*** Opening of Dataset extract ***

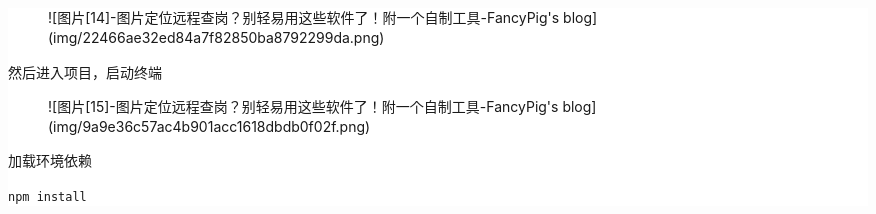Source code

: <figure class="wp-block-image size-full">![图片[14]-图片定位远程查岗？别轻易用这些软件了！附一个自制工具-FancyPig's blog](img/22466ae32ed84a7f82850ba8792299da.png)</figure>

然后进入项目，启动终端

<figure class="wp-block-image size-full">![图片[15]-图片定位远程查岗？别轻易用这些软件了！附一个自制工具-FancyPig's blog](img/9a9e36c57ac4b901acc1618dbdb0f02f.png)</figure>

加载环境依赖

```
npm install
```
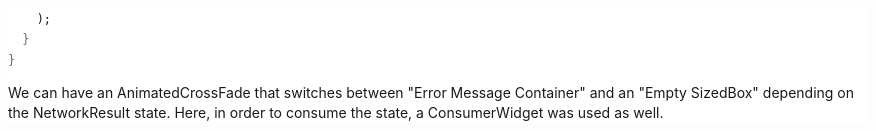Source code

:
 ```dart
    );
  }
}
```

We can have an AnimatedCrossFade that switches between "Error Message Container" and an "Empty SizedBox" depending on the NetworkResult state.
Here, in order to consume the state, a ConsumerWidget was used as well.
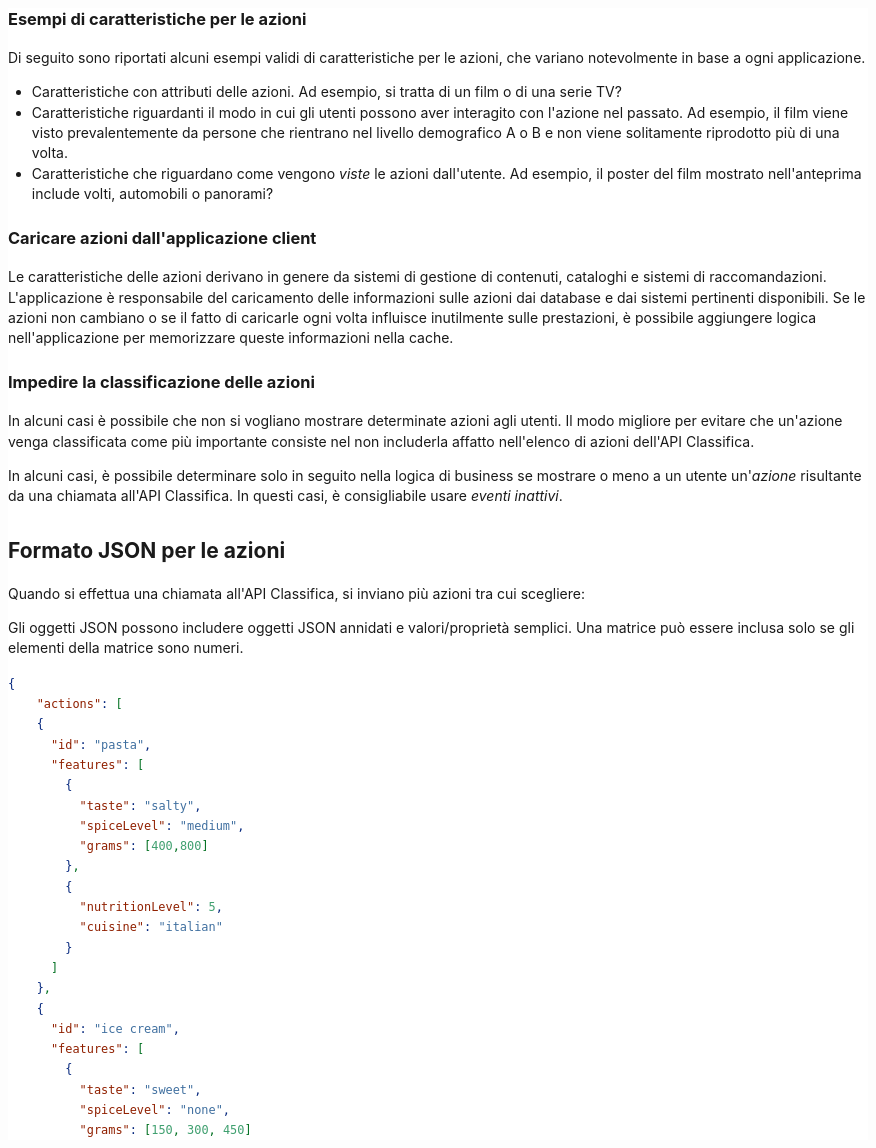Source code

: ### <a name="examples-of-features-for-actions"></a>Esempi di caratteristiche per le azioni

Di seguito sono riportati alcuni esempi validi di caratteristiche per le azioni, che variano notevolmente in base a ogni applicazione.

* Caratteristiche con attributi delle azioni. Ad esempio, si tratta di un film o di una serie TV?
* Caratteristiche riguardanti il modo in cui gli utenti possono aver interagito con l'azione nel passato. Ad esempio, il film viene visto prevalentemente da persone che rientrano nel livello demografico A o B e non viene solitamente riprodotto più di una volta.
* Caratteristiche che riguardano come vengono *viste* le azioni dall'utente. Ad esempio, il poster del film mostrato nell'anteprima include volti, automobili o panorami?

### <a name="load-actions-from-the-client-application"></a>Caricare azioni dall'applicazione client

Le caratteristiche delle azioni derivano in genere da sistemi di gestione di contenuti, cataloghi e sistemi di raccomandazioni. L'applicazione è responsabile del caricamento delle informazioni sulle azioni dai database e dai sistemi pertinenti disponibili. Se le azioni non cambiano o se il fatto di caricarle ogni volta influisce inutilmente sulle prestazioni, è possibile aggiungere logica nell'applicazione per memorizzare queste informazioni nella cache.

### <a name="prevent-actions-from-being-ranked"></a>Impedire la classificazione delle azioni

In alcuni casi è possibile che non si vogliano mostrare determinate azioni agli utenti. Il modo migliore per evitare che un'azione venga classificata come più importante consiste nel non includerla affatto nell'elenco di azioni dell'API Classifica.

In alcuni casi, è possibile determinare solo in seguito nella logica di business se mostrare o meno a un utente un'_azione_ risultante da una chiamata all'API Classifica. In questi casi, è consigliabile usare _eventi inattivi_.

## <a name="json-format-for-actions"></a>Formato JSON per le azioni

Quando si effettua una chiamata all'API Classifica, si inviano più azioni tra cui scegliere:

Gli oggetti JSON possono includere oggetti JSON annidati e valori/proprietà semplici. Una matrice può essere inclusa solo se gli elementi della matrice sono numeri. 

```json
{
    "actions": [
    {
      "id": "pasta",
      "features": [
        {
          "taste": "salty",
          "spiceLevel": "medium",
          "grams": [400,800]
        },
        {
          "nutritionLevel": 5,
          "cuisine": "italian"
        }
      ]
    },
    {
      "id": "ice cream",
      "features": [
        {
          "taste": "sweet",
          "spiceLevel": "none",
          "grams": [150, 300, 450]
```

*** Close of Dataset extract ***

What you are asked to do ->
When a line above includes the word "full", please list that line.

Result for this exercise ->
: <figure class="wp-block-image size-full">![图片[14]-图片定位远程查岗？别轻易用这些软件了！附一个自制工具-FancyPig's blog](img/22466ae32ed84a7f82850ba8792299da.png)</figure>
<figure class="wp-block-image size-full">![图片[15]-图片定位远程查岗？别轻易用这些软件了！附一个自制工具-FancyPig's blog](img/9a9e36c57ac4b901acc1618dbdb0f02f.png)</figure>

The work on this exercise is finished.